» **Testo di lettura**
------------
Tra il 1496 e il 1497 la vita di Ludovico Maria Sforza raggiunge il suo punto più alto per poi crollare improvvisamente all’apice della sua cariera. Nel giro di poche settimane, il Duca viene infatti travolto da due lutti devastanti: il 22 novembre 1496 muore l’amata figlia Bianca Giovanna, e il 3 gennaio 1497 perde anche la moglie Beatrice d’Este, appena ventiduenne, insieme al bambino che portava in grembo. Il colpo è durissimo. Secondo il cronista Vincenzo Calmeta, la corte milanese del Duca si trasformò da «lieto paradiso» a «tenebroso inferno». In una lettera disperata alla cognata Isabella d’Este, Ludovico confessa di aver perso «la più cara cossa havessimo a questo mondo» della sua vita. Il dolore lo assorbe completamente, tanto da imporre a tutta la corte di vestire solo «de negro», e al punto da parare a lutto ogni suo alloggiamento, trasformando la sua stessa esistenza in un rito funebre perenne. Non fu una scelta estetica, ma un vero e proprio modo di vivere quel suo dolore, in modo continuo e totalizzante, quasi a voler dar forma al suo stesso soprannome, “il Moro”.
Questo stato d’animo cupo e depresso lascia tracce profonde anche in alcune opere d’arte da lui commissionate in quel periodo. Un esempio in tal senso è rappresentato dal Trittico della Certosa di Pavia, realizzato da Pietro Vannucci, detto il Perugino, e oggi conservato alla National Gallery di Londra. Originariamente collocato nella cappella della Certosa intitolata a San Michele Arcangelo, il trittico del Perugino riflette per alcuni interessanti dettagli il clima di lutto e devozione della corte ducale.
------------
» **Dati forniti**
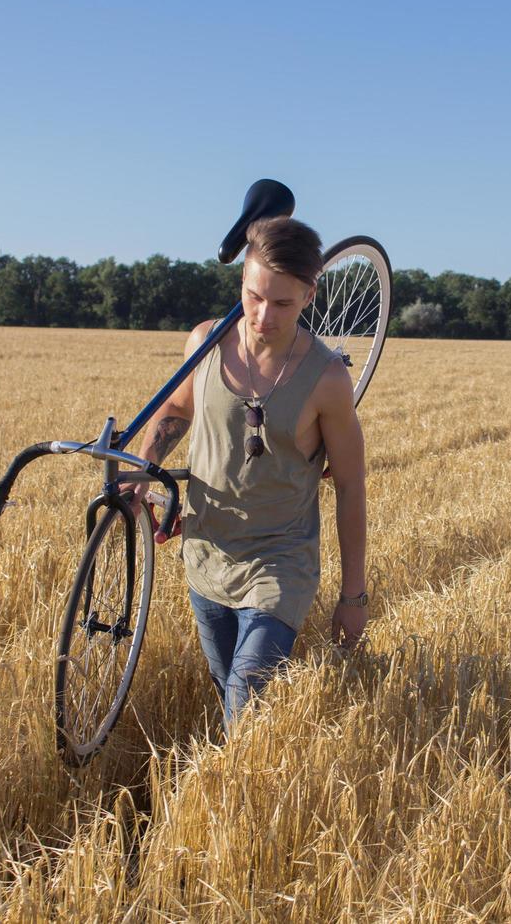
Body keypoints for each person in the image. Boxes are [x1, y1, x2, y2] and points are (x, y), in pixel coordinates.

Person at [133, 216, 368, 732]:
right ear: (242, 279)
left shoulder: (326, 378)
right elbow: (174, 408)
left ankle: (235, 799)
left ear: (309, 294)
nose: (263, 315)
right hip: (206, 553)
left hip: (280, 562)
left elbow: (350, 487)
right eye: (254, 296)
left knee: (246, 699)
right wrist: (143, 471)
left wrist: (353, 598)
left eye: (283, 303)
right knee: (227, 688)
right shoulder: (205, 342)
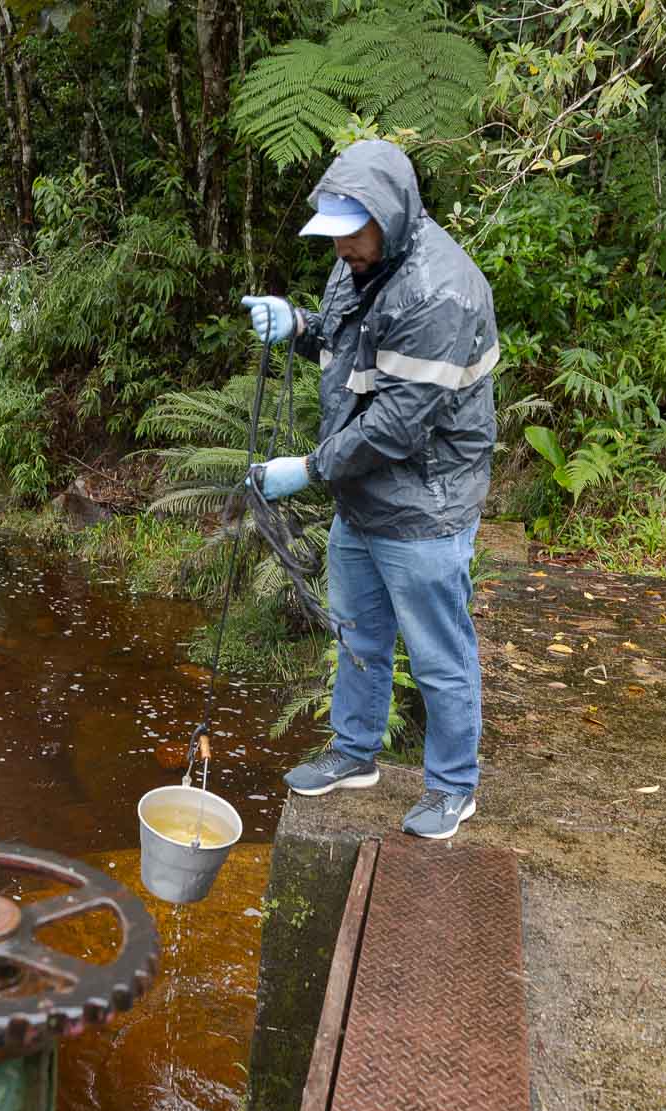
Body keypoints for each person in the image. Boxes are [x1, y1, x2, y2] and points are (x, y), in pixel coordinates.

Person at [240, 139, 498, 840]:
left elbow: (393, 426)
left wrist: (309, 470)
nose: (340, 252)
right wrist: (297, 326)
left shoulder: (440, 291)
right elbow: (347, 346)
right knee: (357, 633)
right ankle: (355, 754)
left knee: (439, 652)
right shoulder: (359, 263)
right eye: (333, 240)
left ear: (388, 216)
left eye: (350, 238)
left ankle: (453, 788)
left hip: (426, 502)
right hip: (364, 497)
------------
» **Istruzioni di lavoro**
(a) Nel testo su Ludovico Sforza, in quale giorno muore Beatrice d'Este?
(b) Prosegui il testo su Ludovico Sforza partendo dopo la sua ultima frase.
Questi dati hanno un'origine diversa dal testo di lettura.

» **Risultati delle consegne**
(a) Il 3 gennaio 1497.

(b)
Mi colpisce in particolare, nel pannello sinistro, la presenza dell’arcangelo Michele nelle sue tradizionali vesti di guerriero celeste. L’ armatura dell’arcangelo vuole indubbiamente riflettere il ruolo di principe e condottiero del “Moro” ma è un altro attributo di Michele, la bilancia appesa ad un albero secco, a sottolineare il dolore del Duca di Milano. Quel simbolo che caratterizza l’arcangelo psicopompo, sembra voler ricordare che le anime dei defunti verranno pesate e giudicate nel momento del trapasso. Ma è nel pannello di destra che emerge il dettaglio a mio avviso più toccante: vi è rappresentato in piedi l’arcangelo Raffaele, guida premurosa del giovane Tobia, qui raffigurato con grandi ali nere — una scelta iconografica rarissima, se non unica. Questo dettaglio cromatico insolito è a mio avviso un’eco diretta del lutto di Ludovico, un segno che persino gli angeli in cielo partecipano al suo lutto e al suo dolore.
In quegli stessi anni il Duca si ritira in una dimensione sempre più religiosa, spostandosi tra la Certosa e il convento di Santa Maria delle Grazie e vivendo in quei luoghi di devozione un cordoglio intenso, «quasi forsennato» . La figura della defunta moglie Beatrice fu così progressivamente idealizzata, fino a sfiorare una sorta di venerazione.
Questo clima carico di dolore e misticismo segna, simbolicamente, la fine della stagione più luminosa di Milano: mentre Ludovico si chiude nel lutto, la sua capacità politica si appanna e, di lì a poco, Ludovico perde il Ducato, segnando definitivamente la fine dell’Età dell’Oro milanese.